* PROMPT
Repeat the entries. Each one must match exactly.

* INPUT FOR THIS TASK

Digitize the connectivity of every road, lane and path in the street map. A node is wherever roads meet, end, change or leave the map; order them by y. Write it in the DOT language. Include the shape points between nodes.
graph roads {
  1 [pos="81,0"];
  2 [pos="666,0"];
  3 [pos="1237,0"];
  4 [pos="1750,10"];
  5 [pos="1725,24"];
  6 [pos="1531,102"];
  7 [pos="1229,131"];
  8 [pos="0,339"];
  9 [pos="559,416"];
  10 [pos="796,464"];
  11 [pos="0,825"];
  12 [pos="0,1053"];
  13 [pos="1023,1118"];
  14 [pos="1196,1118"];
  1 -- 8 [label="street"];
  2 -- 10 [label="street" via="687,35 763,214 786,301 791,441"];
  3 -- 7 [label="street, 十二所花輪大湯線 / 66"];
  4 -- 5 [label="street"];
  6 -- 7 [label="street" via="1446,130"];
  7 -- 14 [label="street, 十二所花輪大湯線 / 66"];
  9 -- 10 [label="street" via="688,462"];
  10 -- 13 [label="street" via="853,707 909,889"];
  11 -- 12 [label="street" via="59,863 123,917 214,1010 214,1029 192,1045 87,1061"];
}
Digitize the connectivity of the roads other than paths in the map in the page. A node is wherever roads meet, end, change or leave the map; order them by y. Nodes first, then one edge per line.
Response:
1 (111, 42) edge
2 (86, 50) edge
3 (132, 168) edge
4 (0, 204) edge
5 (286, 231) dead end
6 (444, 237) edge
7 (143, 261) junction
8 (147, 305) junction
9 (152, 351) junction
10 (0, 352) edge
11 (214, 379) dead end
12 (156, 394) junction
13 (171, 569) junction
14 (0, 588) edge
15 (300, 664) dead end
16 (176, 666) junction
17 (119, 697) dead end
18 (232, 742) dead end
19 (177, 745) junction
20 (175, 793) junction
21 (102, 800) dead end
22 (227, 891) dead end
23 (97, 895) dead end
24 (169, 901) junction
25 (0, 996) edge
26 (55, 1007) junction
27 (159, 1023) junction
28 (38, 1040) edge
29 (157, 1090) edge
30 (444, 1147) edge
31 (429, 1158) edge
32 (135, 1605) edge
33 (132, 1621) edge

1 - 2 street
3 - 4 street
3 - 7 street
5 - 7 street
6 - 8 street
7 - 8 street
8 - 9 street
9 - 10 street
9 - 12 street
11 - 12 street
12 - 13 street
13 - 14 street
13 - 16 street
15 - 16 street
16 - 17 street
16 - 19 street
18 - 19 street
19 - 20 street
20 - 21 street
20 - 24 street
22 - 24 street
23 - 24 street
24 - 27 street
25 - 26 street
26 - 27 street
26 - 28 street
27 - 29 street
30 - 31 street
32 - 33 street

* RESPONSE TO THE EXERCISE
Digitize the connectivity of every road, lane and path in the street map. A node is wherever roads meet, end, change or leave the map; order them by y. Write it in the DOT language. Include the shape points between nodes.
graph roads {
  1 [pos="81,0"];
  2 [pos="666,0"];
  3 [pos="1237,0"];
  4 [pos="1750,10"];
  5 [pos="1725,24"];
  6 [pos="1531,102"];
  7 [pos="1229,131"];
  8 [pos="0,339"];
  9 [pos="559,416"];
  10 [pos="796,464"];
  11 [pos="0,825"];
  12 [pos="0,1053"];
  13 [pos="1023,1118"];
  14 [pos="1196,1118"];
  1 -- 8 [label="street"];
  2 -- 10 [label="street" via="687,35 763,214 786,301 791,441"];
  3 -- 7 [label="street, 十二所花輪大湯線 / 66"];
  4 -- 5 [label="street"];
  6 -- 7 [label="street" via="1446,130"];
  7 -- 14 [label="street, 十二所花輪大湯線 / 66"];
  9 -- 10 [label="street" via="688,462"];
  10 -- 13 [label="street" via="853,707 909,889"];
  11 -- 12 [label="street" via="59,863 123,917 214,1010 214,1029 192,1045 87,1061"];
}
Digitize the connectivity of the roads other than paths in the map in the page. A node is wherever roads meet, end, change or leave the map; order them by y. Nodes first, then one edge per line.
Response:
1 (111, 42) edge
2 (86, 50) edge
3 (132, 168) edge
4 (0, 204) edge
5 (286, 231) dead end
6 (444, 237) edge
7 (143, 261) junction
8 (147, 305) junction
9 (152, 351) junction
10 (0, 352) edge
11 (214, 379) dead end
12 (156, 394) junction
13 (171, 569) junction
14 (0, 588) edge
15 (300, 664) dead end
16 (176, 666) junction
17 (119, 697) dead end
18 (232, 742) dead end
19 (177, 745) junction
20 (175, 793) junction
21 (102, 800) dead end
22 (227, 891) dead end
23 (97, 895) dead end
24 (169, 901) junction
25 (0, 996) edge
26 (55, 1007) junction
27 (159, 1023) junction
28 (38, 1040) edge
29 (157, 1090) edge
30 (444, 1147) edge
31 (429, 1158) edge
32 (135, 1605) edge
33 (132, 1621) edge

1 - 2 street
3 - 4 street
3 - 7 street
5 - 7 street
6 - 8 street
7 - 8 street
8 - 9 street
9 - 10 street
9 - 12 street
11 - 12 street
12 - 13 street
13 - 14 street
13 - 16 street
15 - 16 street
16 - 17 street
16 - 19 street
18 - 19 street
19 - 20 street
20 - 21 street
20 - 24 street
22 - 24 street
23 - 24 street
24 - 27 street
25 - 26 street
26 - 27 street
26 - 28 street
27 - 29 street
30 - 31 street
32 - 33 street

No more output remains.